After the animator draws the key poses of the action, the supplementary fill-in drawings are executed by an assistant known as "in-betweener.”
IN THE CLOSING paragraphs of Chapter 4 of this series, which appeared here last month, the term “cel level” was explained as the relative position on the animation stand occupied by one or more celluloid or acetate sheets on which the action images are drawn and inked. Usually there are four: the cel on the bottom, next to the background, is the first level; the one on top, the fourth.
It is a function of the animator to break down the various actions in a given scene and consign each to a definite cel level. Action that remains in the background or that works under other action is put on a lower cel level; the reverse holds for action that works in front of characters.
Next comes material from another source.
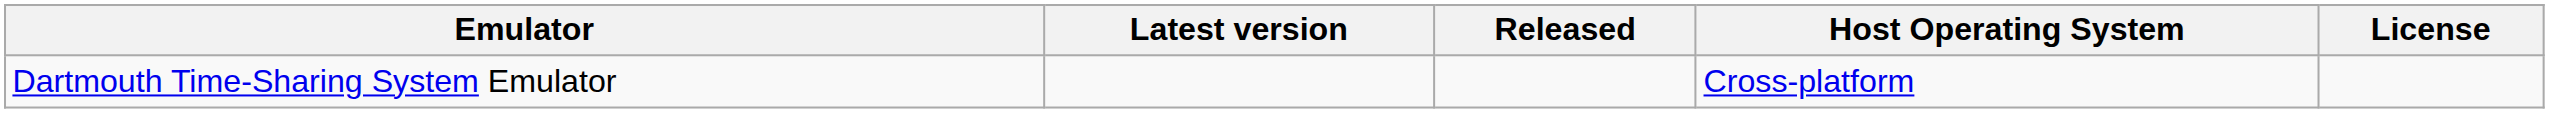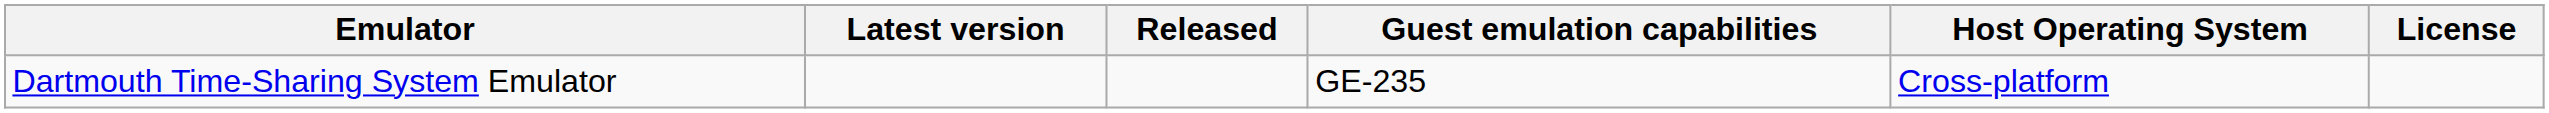+ column: Guest emulation capabilities | GE-235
Action can move from one cel level to another, but this isn’t advisable unless absolutely necessary because of the slight jump in color tone that usually results when changing the number of cels above an illustration, as explained last month.
Whenever there is some non-moving prop in the foreground – a tree, rock, stump, bush, etc. – behind which the action of the scene works at some time, it is placed on the top cel level and termed an “overlay.” The prop, portion of the terrain, or whatever it might be, is painted in the same fashion tones and colors as the background, either in cels directly on the cel, or on regular water-color paper – then cut out and cemented onto the cel. The purpose of an overlay is to increase the pictorial effectiveness of a scene by providing it with a feeling of depth and third dimension. It can also help “frame” a scene to enhance pictorial composition, This technique was lavishly used in such Disney productions as “Snow White and The Seven Dwarfs” and “Bambi,” and in the more recent full-length animation feature “Sleeping Beauty,” to be released by Walt Disney early in 1959.